Hi Joe,

I think what you proposed is more than is necessary. replaceAll is functionally 
complete already, as if it is passed a literal expression, it will compile it 
as such and replace all instances in the subject string. I think the confusing 
point is that the difference between replace and replaceAll is not the number 
of times the replacement is attempted, but rather the literal vs. regular 
expression compilation. As Joe Percivall suggested, I think three methods 
(replace(literal), replaceFirst(regex/literal), and replaceAll(regex/literal)) 
are sufficient.

Having the replaceRegex and replaceLiteral functions with an additional 
parameter to control occurrence count would be difficult, as we would either 
need to expose some kind of enum or perform string matching to interpret 
user-entered flag values.

I don’t think replace and replaceAll need to be EOL-ed, I think the 
documentation just needs to call out the behavior very explicitly, and I 
believe having a new option replaceFirst will also help to suggest the 
differences between the methods even if users do not read the entire 
documentation.


Andy LoPresto
alopre...@apache.org
alopresto.apa...@gmail.com
PGP Fingerprint: 70EC B3E5 98A6 5A3F D3C4  BACE 3C6E F65B 2F7D EF69

> On May 26, 2016, at 10:09 AM, Joe Skora <jsk...@gmail.com> wrote:
> 
> I think there is transitional path that is non-breaking and could prevent
> 0.x to 1.x migration issues, even if at the expense of a little extra code
> for a period of time.
> 
>   1. Leave the existing "replace" and "replaceAll" functions as is for
>   now.
>   2. Implement the new "replaceRegex" and "replaceLiteral" functions.  I'd
>   prefer giving them a parameter selecting first, last, or all occurrences
>   over function variants, it could even be optional with all as the default.
>   3. In a future release deprecate the "replace" and "replaceAll"
>   functions.
>   4. In a future, future release remove the "replace" and "replaceAll"
>   functions.
> 
> From past experience managing enterprise systems, users preferred a
> transition period like this instead of requiring everything be updated at
> once.  We could then provide them a means to find any outstanding use of
> the old functionality and clean it up before it was retired.  And from the
> system development and management perspective, that saved us a lot of pain
> too since we didn't have an influx of minor but troublesome issues in the
> midst transitions that could demand our attention be on other bigger
> problems.
> 
> It would be possible to have a signle function that takes another parameter
> indicating whether the target is a literal or regular expression, but I
> like the separate functions, especially if they will be implemented with
> different underlying APIs.
> 
> On Wed, May 25, 2016 at 10:43 PM, Andy LoPresto <alopre...@apache.org 
> <mailto:alopre...@apache.org>>
> wrote:
> 
>> Joe,
>> 
>> These would be breaking changes and a lot of existing workflows would
>> begin to behave differently. I would suggest making an incremental change
>> here — simply adding replaceFirst as a non-destructive change as a solution
>> for this issue, and opening a new Jira for the changes which break backward
>> compatibility.

> STATED TASK 1:
Answer these questions using the thread on replace functions:
(a) In the latest message, what is said to be the real difference between replace and replaceAll?
(b) Which occurrences did Joe Skora want the parameter of the new functions to select, and which did he suggest as the default?
(c) What did Andy LoPresto propose adding as a non-destructive change in the earliest message?

> RECORD LIST:
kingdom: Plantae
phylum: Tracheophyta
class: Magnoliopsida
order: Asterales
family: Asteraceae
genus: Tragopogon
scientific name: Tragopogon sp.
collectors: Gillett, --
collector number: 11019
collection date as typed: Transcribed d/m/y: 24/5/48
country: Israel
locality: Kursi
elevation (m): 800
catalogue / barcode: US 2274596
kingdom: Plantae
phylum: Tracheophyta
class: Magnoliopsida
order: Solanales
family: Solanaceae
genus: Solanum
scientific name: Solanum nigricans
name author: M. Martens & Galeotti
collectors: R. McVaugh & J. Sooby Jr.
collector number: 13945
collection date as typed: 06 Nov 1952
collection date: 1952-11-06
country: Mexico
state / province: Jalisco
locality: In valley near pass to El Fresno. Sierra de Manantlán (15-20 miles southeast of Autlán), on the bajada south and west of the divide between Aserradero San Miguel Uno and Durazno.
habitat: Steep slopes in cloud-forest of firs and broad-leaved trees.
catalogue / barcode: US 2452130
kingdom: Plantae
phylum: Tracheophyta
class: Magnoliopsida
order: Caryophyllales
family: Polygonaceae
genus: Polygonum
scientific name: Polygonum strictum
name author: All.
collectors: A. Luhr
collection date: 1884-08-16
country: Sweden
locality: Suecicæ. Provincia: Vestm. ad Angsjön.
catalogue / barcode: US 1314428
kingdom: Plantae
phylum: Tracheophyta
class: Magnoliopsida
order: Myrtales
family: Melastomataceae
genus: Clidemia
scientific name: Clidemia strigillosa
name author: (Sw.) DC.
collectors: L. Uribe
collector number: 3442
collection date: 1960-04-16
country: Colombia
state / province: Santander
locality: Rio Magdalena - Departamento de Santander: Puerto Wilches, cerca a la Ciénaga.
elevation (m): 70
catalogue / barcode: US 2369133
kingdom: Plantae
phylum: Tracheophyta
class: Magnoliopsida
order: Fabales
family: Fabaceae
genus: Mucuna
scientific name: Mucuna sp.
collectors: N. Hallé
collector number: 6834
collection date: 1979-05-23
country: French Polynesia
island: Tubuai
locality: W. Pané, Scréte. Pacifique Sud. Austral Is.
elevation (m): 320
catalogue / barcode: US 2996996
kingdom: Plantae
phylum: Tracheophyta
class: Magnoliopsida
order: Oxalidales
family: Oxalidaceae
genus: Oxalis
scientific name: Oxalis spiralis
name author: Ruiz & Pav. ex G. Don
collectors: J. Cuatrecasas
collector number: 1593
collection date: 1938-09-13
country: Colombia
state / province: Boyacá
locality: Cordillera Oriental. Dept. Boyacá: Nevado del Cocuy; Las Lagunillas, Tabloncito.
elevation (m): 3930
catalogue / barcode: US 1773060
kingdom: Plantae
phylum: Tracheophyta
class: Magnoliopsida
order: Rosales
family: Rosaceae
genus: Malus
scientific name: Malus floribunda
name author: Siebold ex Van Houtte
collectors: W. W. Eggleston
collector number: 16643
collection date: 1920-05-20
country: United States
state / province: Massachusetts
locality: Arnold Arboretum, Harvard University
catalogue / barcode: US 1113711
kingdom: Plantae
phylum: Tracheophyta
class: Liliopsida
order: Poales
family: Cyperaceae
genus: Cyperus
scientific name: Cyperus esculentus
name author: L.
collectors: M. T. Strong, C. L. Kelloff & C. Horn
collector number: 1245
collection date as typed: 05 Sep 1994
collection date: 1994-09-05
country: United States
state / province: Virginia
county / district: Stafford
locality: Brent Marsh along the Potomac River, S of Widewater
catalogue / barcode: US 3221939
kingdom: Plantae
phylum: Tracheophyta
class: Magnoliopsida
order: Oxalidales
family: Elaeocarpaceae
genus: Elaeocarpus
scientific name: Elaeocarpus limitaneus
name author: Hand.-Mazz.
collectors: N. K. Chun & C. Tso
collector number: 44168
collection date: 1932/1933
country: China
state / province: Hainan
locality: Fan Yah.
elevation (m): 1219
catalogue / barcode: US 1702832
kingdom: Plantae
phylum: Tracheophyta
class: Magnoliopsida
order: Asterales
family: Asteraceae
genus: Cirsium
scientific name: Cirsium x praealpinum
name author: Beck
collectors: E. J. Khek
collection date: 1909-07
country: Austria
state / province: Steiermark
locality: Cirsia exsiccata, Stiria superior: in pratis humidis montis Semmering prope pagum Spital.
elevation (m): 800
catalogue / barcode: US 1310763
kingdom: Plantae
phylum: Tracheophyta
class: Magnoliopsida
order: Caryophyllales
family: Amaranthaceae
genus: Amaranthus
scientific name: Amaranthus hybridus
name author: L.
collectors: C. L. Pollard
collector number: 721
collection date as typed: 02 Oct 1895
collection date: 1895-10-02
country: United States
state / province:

> STATED TASK 2:
Identify and copy out every line in the records that contains the string "typed". Case counts.

> TASK ANSWER 1:
(a) The difference is literal versus regular expression compilation, not the number of times the replacement is attempted.
(b) First, last, or all occurrences, with all as the default.
(c) replaceFirst.

> TASK ANSWER 2:
collection date as typed: Transcribed d/m/y: 24/5/48
collection date as typed: 06 Nov 1952
collection date as typed: 05 Sep 1994
collection date as typed: 02 Oct 1895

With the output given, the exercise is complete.